Whether or not Henrietta would have been comfortable with this concept no one knows; no one thought to ask. She spent the remaining years of her life unaware that some of her cells—referred to as “HeLa” cells by scientists—were living a separate life outside her body. And that life was one of fame: by the time her family found out, HeLa cells had already been named the first immortal cell line, they had already been used to develop a vaccine for polio, they had already become the first human cells to be cloned, and they had already become the first successful animal-human hybrid cells when they were fused with mouse cells. As HeLa cells were being passed from lab to lab like currency, Henrietta’s children struggled to afford health insurance.
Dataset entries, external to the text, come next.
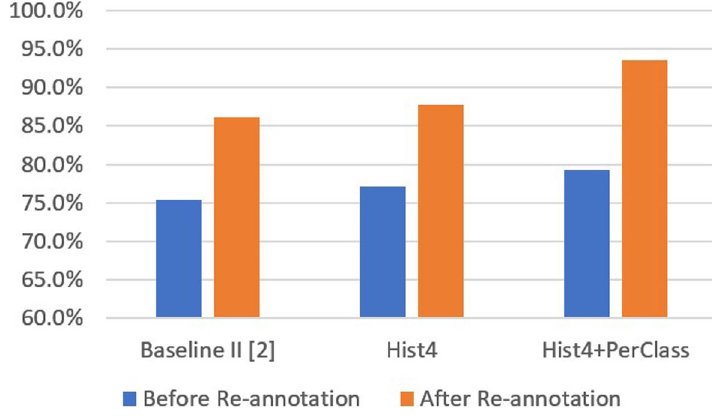
Fig. 4 The F-measure before and after the dataset re-annotation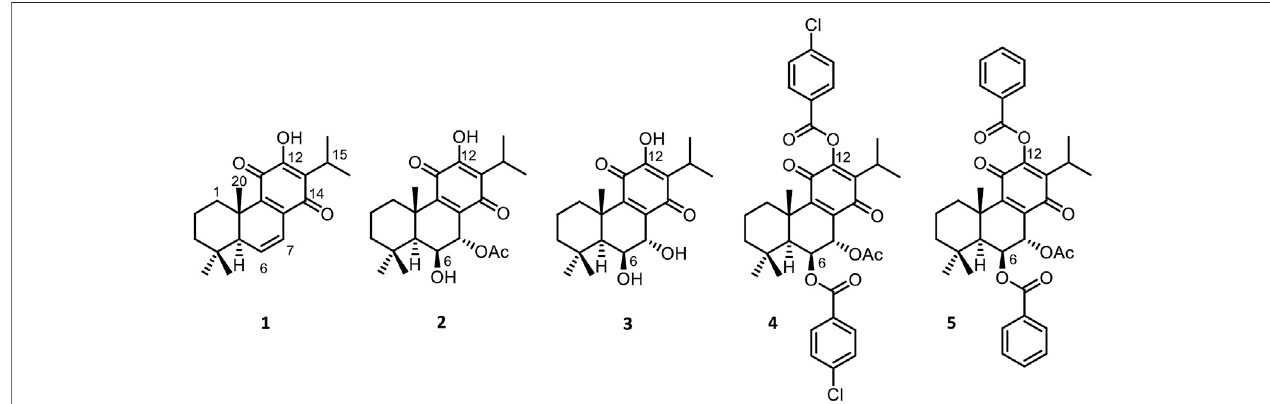
FIGURE 1 | Natural and semisynthetic royleanones: 6,7-dehydroroyleanone (1) and 7 α -acetoxy-6 β -hydroxyroyleanone (2), 6,7-dihydroxyroyleanone ( 3 ), 7 α - acetoxy-6 β -benzoyloxy-12- O -(4-chloro)benzoylroyleanone ( 4 ) and 7 α -acetoxy-6 β -benzoyloxy-12- O -benzoylroyleanone ( 5 ).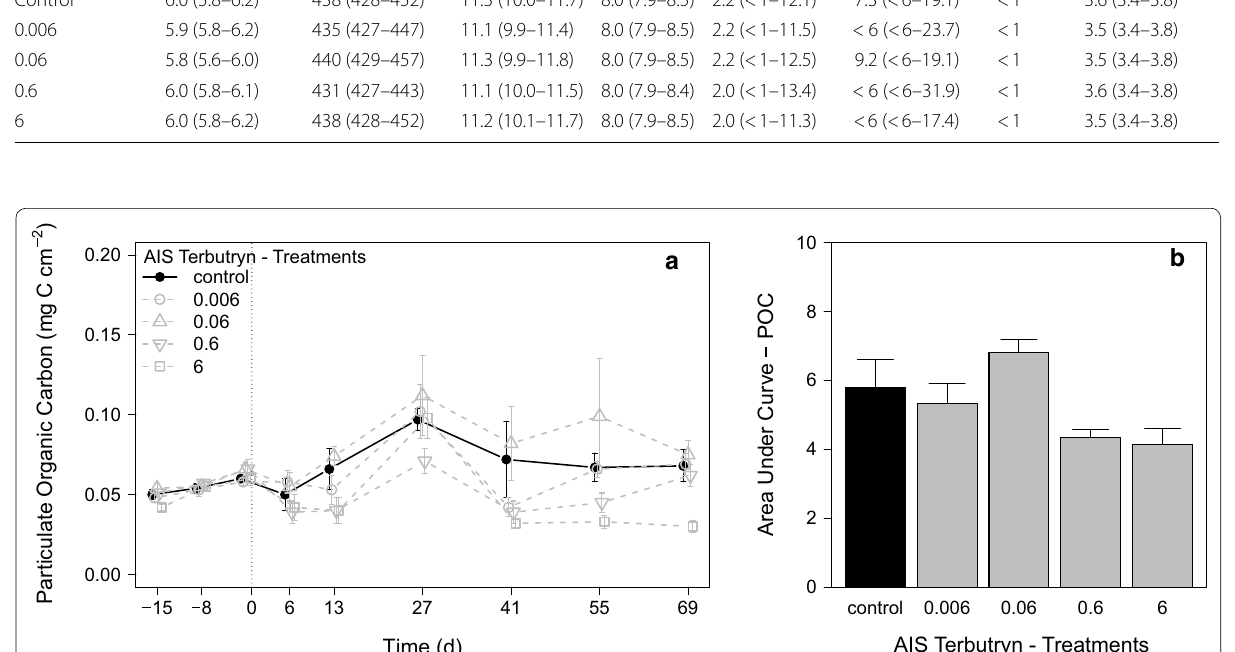
Fig. 2 a Development of aufwuchs POC during the terbutryn experiment in the different treatments [mean treatments in µg L −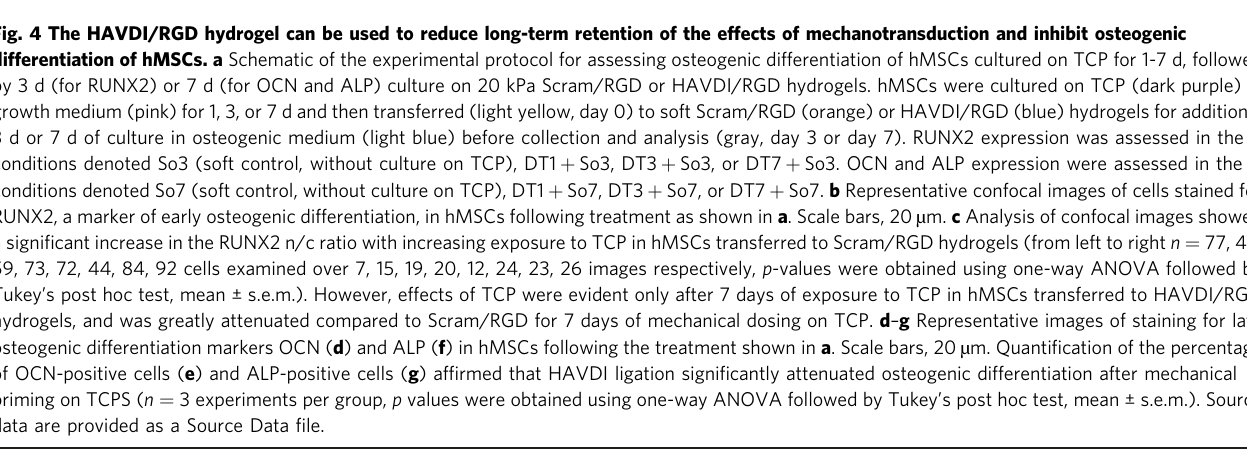
Fig. 4 The HAVDI/RGD hydrogel can be used to reduce long-term retention of the effects of mechanotransduction and inhibit osteogenic differentiation of hMSCs. a Schematic of the experimental protocol for assessing osteogenic differentiation of hMSCs cultured on TCP for 1-7 d, followed by 3 d (for RUNX2) or 7 d (for OCN and ALP) culture on 20 kPa Scram/RGD or HAVDI/RGD hydrogels. hMSCs were cultured on TCP (dark purple) in growth medium (pink) for 1, 3, or 7 d and then transferred (light yellow, day 0) to soft Scram/RGD (orange) or HAVDI/RGD (blue) hydrogels for additional 3 d or 7 d of culture in osteogenic medium (light blue) before collection and analysis (gray, day 3 or day 7). RUNX2 expression was assessed in the conditions denoted So3 (soft control, without culture on TCP), DT1 + So3, DT3 + So3, or DT7 + So3. OCN and ALP expression were assessed in the conditions denoted So7 (soft control, without culture on TCP), DT1 + So7, DT3 + So7, or DT7 + So7. b Representative confocal images of cells stained for RUNX2, a marker of early osteogenic differentiation, in hMSCs following treatment as shown in a . Scale bars, 20 µ m. c Analysis of confocal images showed a signi fi cant increase in the RUNX2 n/c ratio with increasing exposure to TCP in hMSCs transferred to Scram/RGD hydrogels (from left to right n = 77, 49, 59, 73, 72, 44, 84, 92 cells examined over 7, 15, 19, 20, 12, 24, 23, 26 images respectively, p -values were obtained using one-way ANOVA followed by Tukey ’ s post hoc test, mean ± s.e.m.). However, effects of TCP were evident only after 7 days of exposure to TCP in hMSCs transferred to HAVDI/RGD hydrogels, and was greatly attenuated compared to Scram/RGD for 7 days of mechanical dosing on TCP. d – g Representative images of staining for late osteogenic differentiation markers OCN ( d ) and ALP ( f ) in hMSCs following the treatment shown in a . Scale bars, 20 µ m. Quanti fi cation of the percentage of OCN-positive cells ( e ) and ALP-positive cells ( g ) af fi rmed that HAVDI ligation signi fi cantly attenuated osteogenic differentiation after mechanical priming on TCPS ( n = 3 experiments per group, p values were obtained using one-way ANOVA followed by Tukey ’ s post hoc test, mean ± s.e.m.). Source data are provided as a Source Data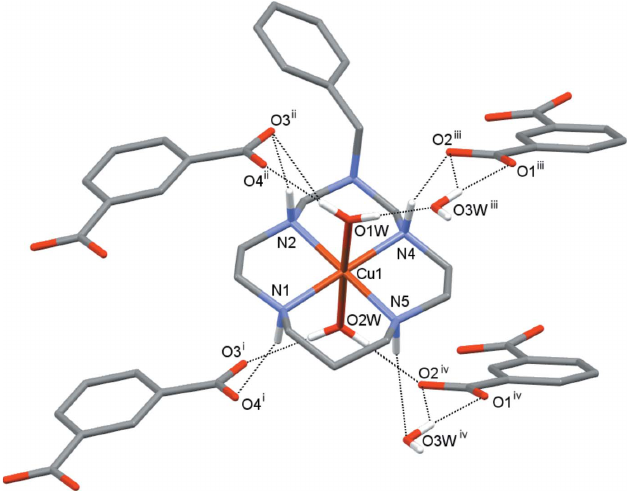
Figure 4 Nearest surrounding of the macrocyclic cation in (II) formed by hydrogen bonding (dashed lines). [Symmetry codes: (i) x + 1, y , z ; (ii) x + 1, (cid:5) y + 1 z +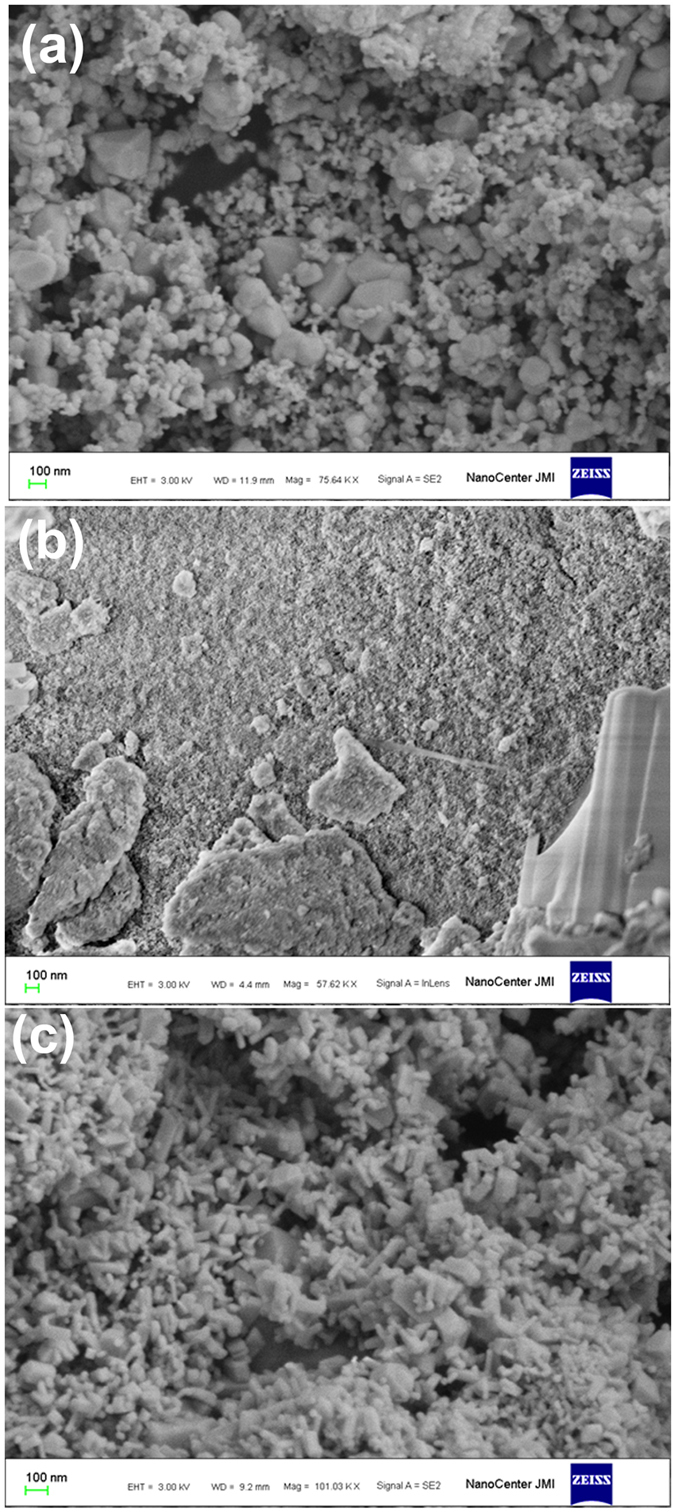
Field emission scanning electron microscopic image of (a) pristine SnO2 powder, (b) Ni-SnO2 powder and (c) Cr-SnO2 powder.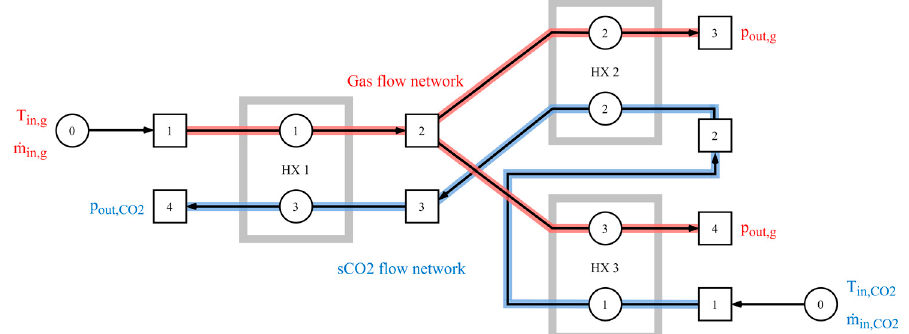
Figure 4. Thermofluid network model superimposed onto the physical layout of the heat exchanger system. Heat exchanger—HX.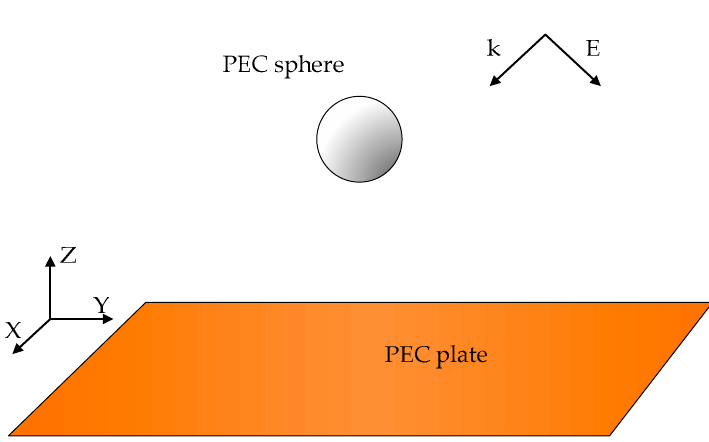
Figure 4. PEC sphere-plate composite object. The PEC sphere radius r s is 1 m; the PEC plate’s sides are l px = l py = 10m; and the distance D between the sphere’s center and the PEC plate’s surface is 5 m. For the first simulation, the incident wave was a plane wave excited by a Gaussian pulse modulation. During the simulation, the transient scattered field of the composite object was computed by DGTDPO. All the MoM results were obtained by ANSYS HFSS-IE solver. In addition, HFSS and Mie are defined as the references; the results computed by various methods of normalized root mean square deviation (NRMSD) were used to estimate the deviation.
When HeLa cells were found to have travelled to Russia and contaminated other cell lines, some of the Lacks family was still living near “Lacks Town,” the road along which the family had grown up.
In “The Immortal Life of Henrietta Lacks,” Rebecca Skloot captures these two separate worlds, pulsing back and forth between them with each new chapter, weaving them closer together until they eventually collide. Although the book was published in 2010, Skloot conceived the idea when she was only sixteen years old. Her biology teacher had just taught the class the basics of cell division, and how it only takes one slight change in a protein to set the whole cycle off-balance, ultimately causing cancer. Almost as an afterthought, her instructor explained that these discoveries were made possible by studying a particular line of cancer cells: HeLa cells. Her instructor explained that although HeLa cells were the source of a wealth of medical knowledge, not much was known about their source. And just like that, Skloot’s curiosity was born. “Where was [Henrietta Lacks] from?” Skloot asked herself, as well as “Did she know how important her cells were [and] did she have any children?”